PROVIDED INFORMATION Start Marker

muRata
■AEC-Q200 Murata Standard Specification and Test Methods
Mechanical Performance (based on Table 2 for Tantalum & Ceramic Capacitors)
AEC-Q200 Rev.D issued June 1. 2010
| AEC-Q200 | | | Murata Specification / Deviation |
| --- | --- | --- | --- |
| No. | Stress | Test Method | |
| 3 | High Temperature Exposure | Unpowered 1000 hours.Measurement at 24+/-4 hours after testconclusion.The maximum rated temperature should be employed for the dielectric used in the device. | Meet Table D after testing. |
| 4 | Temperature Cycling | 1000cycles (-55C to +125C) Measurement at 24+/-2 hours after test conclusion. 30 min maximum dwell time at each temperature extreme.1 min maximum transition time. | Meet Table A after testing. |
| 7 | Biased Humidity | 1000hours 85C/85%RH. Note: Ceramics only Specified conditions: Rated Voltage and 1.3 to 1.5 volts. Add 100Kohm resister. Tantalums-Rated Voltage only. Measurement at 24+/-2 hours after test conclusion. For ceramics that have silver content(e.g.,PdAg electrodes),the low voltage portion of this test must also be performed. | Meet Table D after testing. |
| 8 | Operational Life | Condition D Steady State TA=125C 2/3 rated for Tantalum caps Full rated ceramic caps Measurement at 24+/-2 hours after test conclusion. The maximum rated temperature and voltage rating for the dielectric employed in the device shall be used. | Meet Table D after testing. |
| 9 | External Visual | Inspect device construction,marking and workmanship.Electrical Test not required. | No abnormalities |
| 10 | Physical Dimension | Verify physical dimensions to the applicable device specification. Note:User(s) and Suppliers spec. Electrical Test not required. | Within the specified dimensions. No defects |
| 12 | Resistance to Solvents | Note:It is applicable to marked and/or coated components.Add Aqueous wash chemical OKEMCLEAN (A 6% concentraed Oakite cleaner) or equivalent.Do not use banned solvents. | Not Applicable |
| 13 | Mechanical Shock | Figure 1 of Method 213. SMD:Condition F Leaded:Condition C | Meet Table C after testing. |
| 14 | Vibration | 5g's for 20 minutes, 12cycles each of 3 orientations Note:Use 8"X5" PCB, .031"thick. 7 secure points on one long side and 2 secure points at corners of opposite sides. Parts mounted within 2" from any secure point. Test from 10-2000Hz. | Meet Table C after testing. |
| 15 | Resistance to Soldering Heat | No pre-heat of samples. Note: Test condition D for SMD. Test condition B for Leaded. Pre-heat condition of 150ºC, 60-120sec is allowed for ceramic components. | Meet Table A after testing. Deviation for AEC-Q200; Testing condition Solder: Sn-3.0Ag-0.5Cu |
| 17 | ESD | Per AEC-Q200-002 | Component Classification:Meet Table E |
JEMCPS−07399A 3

PROVIDED INFORMATION End Marker

▶ **PROBLEM REQUIREMENTS**
Could you show every line of the material that includes the string "voltage"?

▶ **RESPONSE TO THE EXERCISE**
| 7 | Biased Humidity | 1000hours 85C/85%RH. Note: Ceramics only Specified conditions: Rated Voltage and 1.3 to 1.5 volts. Add 100Kohm resister. Tantalums-Rated Voltage only. Measurement at 24+/-2 hours after test conclusion. For ceramics that have silver content(e.g.,PdAg electrodes),the low voltage portion of this test must also be performed. | Meet Table D after testing. |
| 8 | Operational Life | Condition D Steady State TA=125C 2/3 rated for Tantalum caps Full rated ceramic caps Measurement at 24+/-2 hours after test conclusion. The maximum rated temperature and voltage rating for the dielectric employed in the device shall be used. | Meet Table D after testing. |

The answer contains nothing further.